Saat ini terdapat lebih dari 3200 jumlah perguruan tinggi di Indonesia, di antaranya 85 Fakultas Kedokteran merupakan inkubator ilmu pengetahuan dan teknologi yang dapat dimanfaatkan untuk pembangunan ketahanan serta kemandirian di bidang kesehatan. Sudah waktunya kita memimpin inovasi bidang kesehatan melalui pemetaan potensi perguruan tinggi dalam pengembangan riset obat, teknologi serta alat kesehatan dengan fokus pada upaya pencegahan primer.

Selain itu untuk menghadapi Globalisasi dalam perdagangan jasa, termasuk jasa di bidang kesehatan diperlukan peningkatan kompetensi, kapasitas, daya saing, kemampuan berbahasa asing dan keseragaman dalam mutu pelayanan kesehatan, akan menjadi tantangan dan pekerjaan rumah yang besar, agar globalisasi dapat memberikan manfaat yang besar untuk kita. Globalisasi dalam perdagangan jasa ditandai dengan adanya ASEAN Framework Agreement on Servicse (AFAS), ada 8 profesi yang telah disepakati dalam Mutual Recognition Arrangements (MRA) yaitu: akuntansi, teknik, survei, arsitektur, keperawatan, kesehatan, perawatan gigi dan pariwisata. MRA merupakan kesepakatan mengenai kualifikasi tenaga profesional dalam bidang pelayanan jasa dengan tujuan memfasilitasi kemudahan perpindahan atau pasar tenaga profesional tersebut termasuk buruh yang terlatih di kawasan negara-negara ASEAN.

Empat bentuk MRA dalam bidang kesehatan dapat berupa cross-bordertrade,misalnya dilakukannya telemedicine melalui antar negara. Consumption abroad seperti pasien Indonesia melakukan kunjungan ke rumah sakit di negara lain.
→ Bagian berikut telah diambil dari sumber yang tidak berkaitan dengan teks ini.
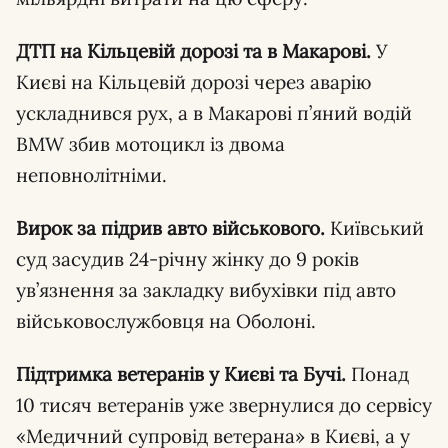
ДТП на Кільцевій дорозі та в Макарові.
У
Києві на Кільцевій дорозі через аварію
ускладнився рух, а в Макарові п’яний водій
BMW збив мотоцикл із двома
неповнолітніми.
Вирок за підрив авто військового.
Київський
суд засудив 24-річну жінку до 9 років
ув’язнення за закладку вибухівки під авто
військовослужбовця на Оболоні.
Підтримка ветеранів у Києві та Бучі.
Понад
10 тисяч ветеранів уже звернулися до сервісу
«Медичний супровід ветерана» в Києві, а у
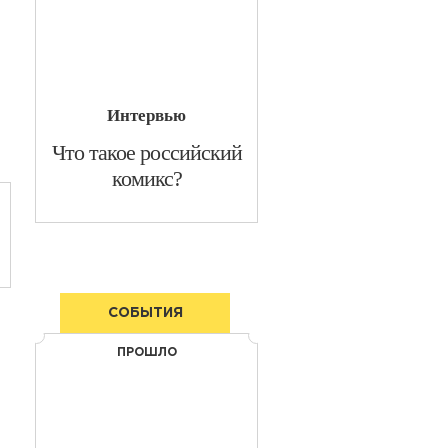
Интервью
​Что такое российский
комикс?
СОБЫТИЯ
ПРОШЛО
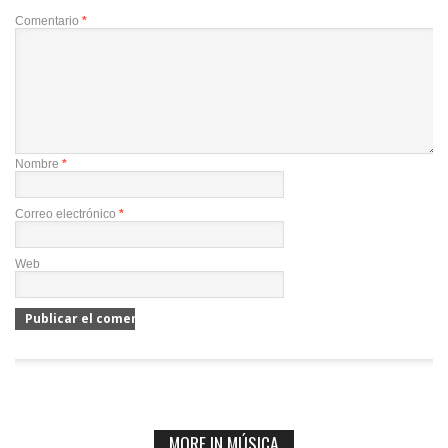
Comentario
*
Nombre
*
Correo electrónico
*
Web
MORE IN MÚSICA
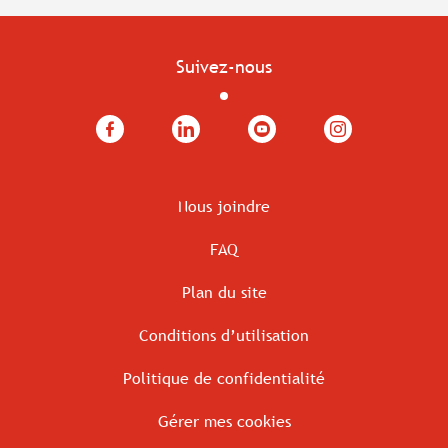
Suivez-nous
Facebook
LinkedIn
YouTube
Instagram
Nous joindre
FAQ
Plan du site
Conditions d’utilisation
Politique de confidentialité
Gérer mes cookies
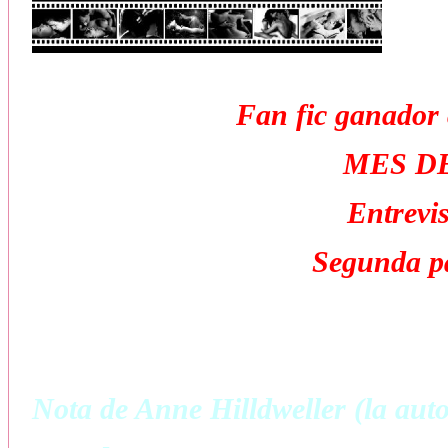
Fan fic ganado
MES D
Entrevi
Segunda pa
Nota de Anne Hilldweller (la auto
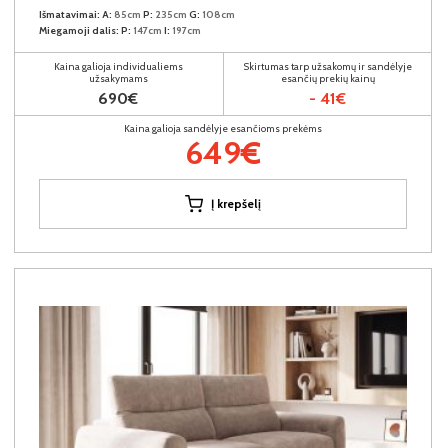
Išmatavimai:
A:
85cm
P:
235cm
G:
108cm
Miegamoji dalis:
P:
147cm
I:
197cm
Kaina galioja individualiems
Skirtumas tarp užsakomų ir sandėlyje
užsakymams
esančių prekių kainų
690€
- 41€
Kaina galioja sandėlyje esančioms prekėms
649€
Į krepšelį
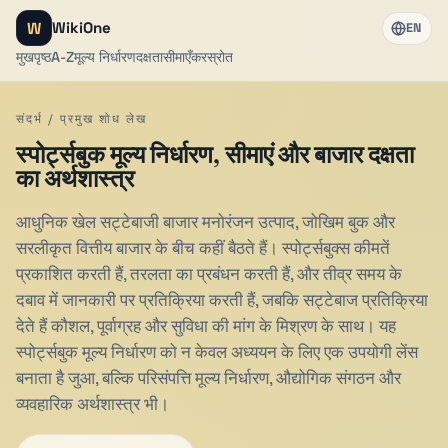
W
WikiOne
EN
मुखपृष्ठ
A-Z
मूल्य निर्धारण
दक्षता
सीमाएँ
कर
स्रोत
संदर्भ / प्रमुख शोध लेख
स्पोर्ट्सबुक मूल्य निर्धारण, सीमाएं और बाजार दक्षता
का अर्थशास्त्र
आधुनिक खेल सट्टेबाजी बाजार मनोरंजन उत्पाद, जोखिम बुक और
सरलीकृत वित्तीय बाजार के बीच कहीं बैठते हैं। स्पोर्ट्सबुक्स कीमतें
प्रकाशित करती हैं, तरलता का प्रबंधन करती हैं, और तीव्र समय के
दबाव में जानकारी पर प्रतिक्रिया करती हैं, जबकि सट्टेबाज प्रतिक्रिया
देते हैं कौशल, पूर्वाग्रह और सुविधा की मांग के मिश्रण के साथ। यह
स्पोर्ट्सबुक मूल्य निर्धारण को न केवल अध्ययन के लिए एक उपयोगी लेंस
बनाता है जुआ, बल्कि परिसंपत्ति मूल्य निर्धारण, औद्योगिक संगठन और
व्यवहारिक अर्थशास्त्र भी।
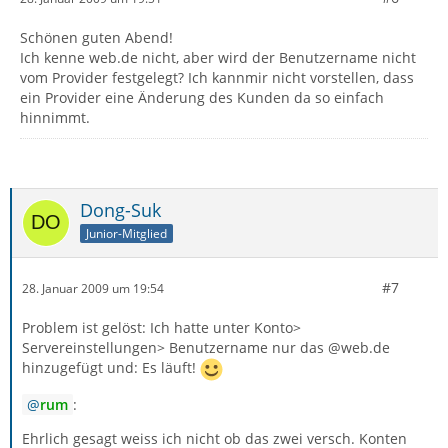
Schönen guten Abend!
Ich kenne web.de nicht, aber wird der Benutzername nicht
vom Provider festgelegt? Ich kannmir nicht vorstellen, dass
ein Provider eine Änderung des Kunden da so einfach
hinnimmt.
Dong-Suk
Junior-Mitglied
#7
28. Januar 2009 um 19:54
Problem ist gelöst: Ich hatte unter Konto>
Servereinstellungen> Benutzername nur das @web.de
hinzugefügt und: Es läuft!
rum
:
Ehrlich gesagt weiss ich nicht ob das zwei versch. Konten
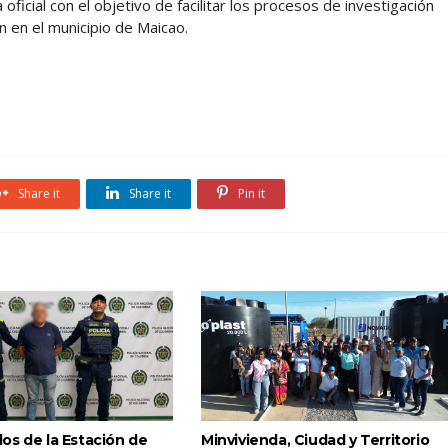
icial con el objetivo de facilitar los procesos de investigación
n en el municipio de Maicao.
Share it
Share it
Pin it
os de la Estación de
Minvivienda, Ciudad y Territorio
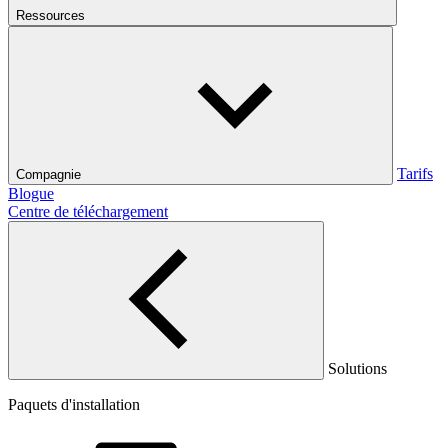
Ressources
Tarifs
Compagnie
Blogue
Centre de téléchargement
Solutions
Paquets d'installation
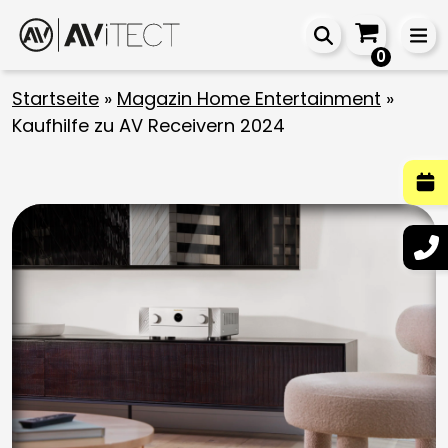
0
Startseite
»
Magazin Home Entertainment
»
Kaufhilfe zu AV Receivern 2024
Commercial presence, contohnya adalah kehadiran rumah sakit asing di suatu negara. Bentuk MRA selanjutnya adalah presence of natural persons, contohnya, dokter Indonesia memberikan pelayanan di negara lain.Karena itu, bila dipersiapkan dengan baik, maka tenaga kesehatan Indonesia akan lebih berpeluang untuk bekerja di luar negeri dibandingkan tenaga kesehatan negara lain bekerja di Indonesia.
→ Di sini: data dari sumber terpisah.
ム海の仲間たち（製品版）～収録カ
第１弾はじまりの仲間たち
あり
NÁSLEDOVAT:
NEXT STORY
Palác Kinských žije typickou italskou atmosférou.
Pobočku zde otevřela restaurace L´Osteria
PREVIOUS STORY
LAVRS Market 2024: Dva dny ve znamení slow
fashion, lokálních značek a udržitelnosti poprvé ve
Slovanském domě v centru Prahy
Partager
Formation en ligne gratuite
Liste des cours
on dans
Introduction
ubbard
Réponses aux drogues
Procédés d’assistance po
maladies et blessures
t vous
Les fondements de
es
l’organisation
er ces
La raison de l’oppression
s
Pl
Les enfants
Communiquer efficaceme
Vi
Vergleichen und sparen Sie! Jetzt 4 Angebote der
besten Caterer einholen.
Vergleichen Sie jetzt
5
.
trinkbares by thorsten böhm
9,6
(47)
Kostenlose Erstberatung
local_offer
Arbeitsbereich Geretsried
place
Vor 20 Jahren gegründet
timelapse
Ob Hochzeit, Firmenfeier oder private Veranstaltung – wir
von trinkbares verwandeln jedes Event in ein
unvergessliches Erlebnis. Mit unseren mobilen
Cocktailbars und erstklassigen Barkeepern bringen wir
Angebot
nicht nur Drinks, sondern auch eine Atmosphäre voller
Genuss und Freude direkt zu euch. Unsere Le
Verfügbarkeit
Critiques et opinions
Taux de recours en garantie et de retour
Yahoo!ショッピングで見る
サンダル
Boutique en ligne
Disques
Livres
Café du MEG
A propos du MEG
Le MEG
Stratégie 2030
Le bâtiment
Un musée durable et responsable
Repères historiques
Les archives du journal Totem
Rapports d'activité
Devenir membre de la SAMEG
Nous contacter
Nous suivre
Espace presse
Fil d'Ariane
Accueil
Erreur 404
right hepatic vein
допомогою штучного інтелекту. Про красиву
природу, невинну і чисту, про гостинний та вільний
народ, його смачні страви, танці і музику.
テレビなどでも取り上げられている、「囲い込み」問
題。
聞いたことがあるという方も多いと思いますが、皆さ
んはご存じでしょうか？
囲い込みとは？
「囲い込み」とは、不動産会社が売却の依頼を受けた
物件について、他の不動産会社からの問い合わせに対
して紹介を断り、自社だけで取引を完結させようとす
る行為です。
Berdasarkan laporan PWC, 600.000 orang Indonesia mencari perawatan medis di luar negri pada tahun 2015, terbanyak di dunia dan penyumbang terbesar wisata kesehatan untuk negara tetangga , yang menghabiskan USD 11.5 miliar per tahunnya. Dikutip dari Excel International Journal of Multidisciplinary Management Studies, medical tourist dari benua Asia memfavoritkan China, India, Malaysia, Singapura, Korea Selatan, Filipina, Taiwan dan Turki sebagai tujuan medical tourism. Sayangnya, Indonesia masih belum menjadi pilihan mereka. Ada lima faktor yang menjadi penyebab medical tourist mencari perawatan medis di luar negeri. Dikutip dari SQU Medical Journal, kelima faktor tersebut adalah keterjangkauan biaya, ketersediaan jenis perawatan medis, kemudahan mendapat perawatan medis, perawatan medis yang dapat diterima serta alasan tambahan. Kekurangan kita adalah tidak bisa berkolaborasi antara pemangku kepentingan di dunia medical tourism ini. Belum jelas siapa yang harus mempromosikan tentang pariwisata medis ini, apakah Kementerian Pariwisata, Kementerian Kesehatan atau lembaga lain. Indonesia memiliki keunggulan di industri kesehatan yang tidak dimiliki negara lain yaitu pengobatan tradisional. Karena itu, pengobatan herbal dapat menjadi jawaban untuk memperkenalkan medical tourism Indonesia secara perlahan.